From another of Ioannidis’s own papers:
Of 49 highly cited original clinical research studies, 45 claimed that the intervention was effective. Of these, 7 (16%) were contradicted by subsequent studies, 7 others (16%) had found effects that were stronger than those of subsequent studies, 20 (44%) were replicated, and 11 (24%) remained largely unchallenged.
If 44% of those unchallenged studies in turn replicated, then total replication rates would be 54%. Of course, Ioannidis himself gives a possible reason why some of these haven’t been replicated: “Sometimes the evidence from the original study may seem so overwhelming that further similar studies are deemed unethical to perform.” So perhaps we should think that more than 44% of the unchallenged studies would replicate.
If we count the 16% that found relationships with weaker but still statistically significant effects as replications rather than failures to replicate, and add in 16% of the 24% of unchallenged studies, then we might expect that a total of 74% of biomedical papers in high-impact journals with over 1,000 citations have found a real effect. Is that legit? Well, it’s his binary, not mine, and in WMPRFAF he’s talking about the existence, not the strength, of relationships.
Although this paper looked at highly-cited papers, Ioannidis also notes that “The current analysis found that matched studies that were not so highly cited had a greater proportion of “negative” findings and similar or smaller proportions of contradicted results as the highly cited ones.” I.e. less-highly-cited findings have fewer problems with lack of replication. So that 74% is, if anything, most likely a lower bound on replication rates in the biomedical literature more broadly.
Ioannidis has refuted himself.
I don’t think that paper allows any such estimate because it’s based on published results, which are highly biased toward “significant” findings. It’s why, for example, in psychology meta-analyses have effect sizes 3x larger than those of registered replications.

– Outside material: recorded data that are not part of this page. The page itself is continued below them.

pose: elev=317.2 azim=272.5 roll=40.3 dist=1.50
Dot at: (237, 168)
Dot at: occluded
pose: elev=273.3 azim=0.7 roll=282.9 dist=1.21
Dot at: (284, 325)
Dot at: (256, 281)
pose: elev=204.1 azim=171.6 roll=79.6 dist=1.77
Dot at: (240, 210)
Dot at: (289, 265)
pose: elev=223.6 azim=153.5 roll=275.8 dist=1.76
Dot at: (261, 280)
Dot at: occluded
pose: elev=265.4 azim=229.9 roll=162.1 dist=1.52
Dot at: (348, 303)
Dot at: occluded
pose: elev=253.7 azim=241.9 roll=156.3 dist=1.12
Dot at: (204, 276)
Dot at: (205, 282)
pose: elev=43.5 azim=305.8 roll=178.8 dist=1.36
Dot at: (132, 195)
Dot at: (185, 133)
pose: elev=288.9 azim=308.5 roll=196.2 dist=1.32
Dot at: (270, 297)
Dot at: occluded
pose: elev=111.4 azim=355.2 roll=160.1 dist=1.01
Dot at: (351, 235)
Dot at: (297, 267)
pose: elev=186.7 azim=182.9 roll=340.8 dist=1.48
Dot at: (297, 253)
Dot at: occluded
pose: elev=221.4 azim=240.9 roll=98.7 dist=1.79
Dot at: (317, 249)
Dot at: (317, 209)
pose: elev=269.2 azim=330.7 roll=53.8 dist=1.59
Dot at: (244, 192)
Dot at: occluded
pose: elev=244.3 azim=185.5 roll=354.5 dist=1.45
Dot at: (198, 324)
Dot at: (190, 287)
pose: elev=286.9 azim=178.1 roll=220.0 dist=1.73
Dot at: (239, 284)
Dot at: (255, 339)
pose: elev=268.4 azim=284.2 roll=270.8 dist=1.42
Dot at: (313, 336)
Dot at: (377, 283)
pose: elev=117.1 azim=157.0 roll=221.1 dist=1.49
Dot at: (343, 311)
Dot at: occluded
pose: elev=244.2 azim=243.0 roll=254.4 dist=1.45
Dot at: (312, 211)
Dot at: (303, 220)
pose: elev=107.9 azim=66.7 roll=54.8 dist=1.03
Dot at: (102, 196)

For an estimate of the replicability of a field you need something like the Many Labs project (~54% replication, median effect size 1⁄4 of the original study).
Just glancing at that Many Labs paper, it’s looking specifically at psych studies replicable through a web browser. Who knows to what extent that generalizes to psych studies more broadly, or to biomedical research?
I don’t think that paper allows any such estimate because it’s based on published results, which are highly biased toward “significant” findings.
So it sounds like you’re worried that a bunch of failed replication attempts got put in the file drawer, even after there was a published significant finding for the replication attempt to be pushing back against?
I think the OSC’s reproducibility project is much more of what you’re looking for, if you’re worried that Many Labs is selecting only for a specific type of effect.
They focus on selecting studies quasi-randomly and use a variety of reproducibility measures (confidence interval, p-value, effect size magnitude + direction, subjective assessment). They find that around 30-50% of effects replicate, depending on the criteria used. They looked at 100 studies, in total.
I don’t know enough about the biomedical field, but a brief search on the web yields the following links, which might be useful?
Science Forum: The Brazilian Reproducibility Initiative which aims to reproduce 60-100 Brazilian studies, results due in 2021.
Section 2 of this symposium report from 2015 which collects some studies (including the OSC one I list above)
This page references some studies from around early 2010-2011 which find base rates of ~10% for replicating oncology-related stuff.